■ **EXERCISE BRIEF**
Please show every line in the listing below that contains the word "mating". Case counts.

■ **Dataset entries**

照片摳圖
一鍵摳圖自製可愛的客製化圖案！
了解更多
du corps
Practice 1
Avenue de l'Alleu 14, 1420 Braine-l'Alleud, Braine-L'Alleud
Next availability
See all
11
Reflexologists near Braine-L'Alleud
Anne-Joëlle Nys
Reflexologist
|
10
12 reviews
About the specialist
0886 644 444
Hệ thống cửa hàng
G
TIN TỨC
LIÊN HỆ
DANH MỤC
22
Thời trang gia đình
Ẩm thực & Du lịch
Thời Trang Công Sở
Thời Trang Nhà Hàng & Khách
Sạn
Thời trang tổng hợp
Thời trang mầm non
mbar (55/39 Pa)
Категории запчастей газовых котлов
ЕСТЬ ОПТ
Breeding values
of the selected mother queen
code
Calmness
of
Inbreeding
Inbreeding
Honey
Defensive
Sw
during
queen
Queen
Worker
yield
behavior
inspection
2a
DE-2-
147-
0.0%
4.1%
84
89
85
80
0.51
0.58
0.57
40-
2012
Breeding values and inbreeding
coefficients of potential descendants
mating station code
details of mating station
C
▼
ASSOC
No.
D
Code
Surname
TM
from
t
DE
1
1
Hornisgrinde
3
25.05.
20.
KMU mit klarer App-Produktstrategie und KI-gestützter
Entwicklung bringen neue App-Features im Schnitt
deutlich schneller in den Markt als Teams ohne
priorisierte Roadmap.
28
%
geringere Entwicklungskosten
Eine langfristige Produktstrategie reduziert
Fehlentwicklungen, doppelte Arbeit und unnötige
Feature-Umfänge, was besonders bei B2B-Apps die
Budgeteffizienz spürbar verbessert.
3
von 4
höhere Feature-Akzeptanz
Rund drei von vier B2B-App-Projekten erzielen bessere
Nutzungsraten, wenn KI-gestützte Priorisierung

■ **SOLUTION TO THIS TASK**
mating station code
details of mating station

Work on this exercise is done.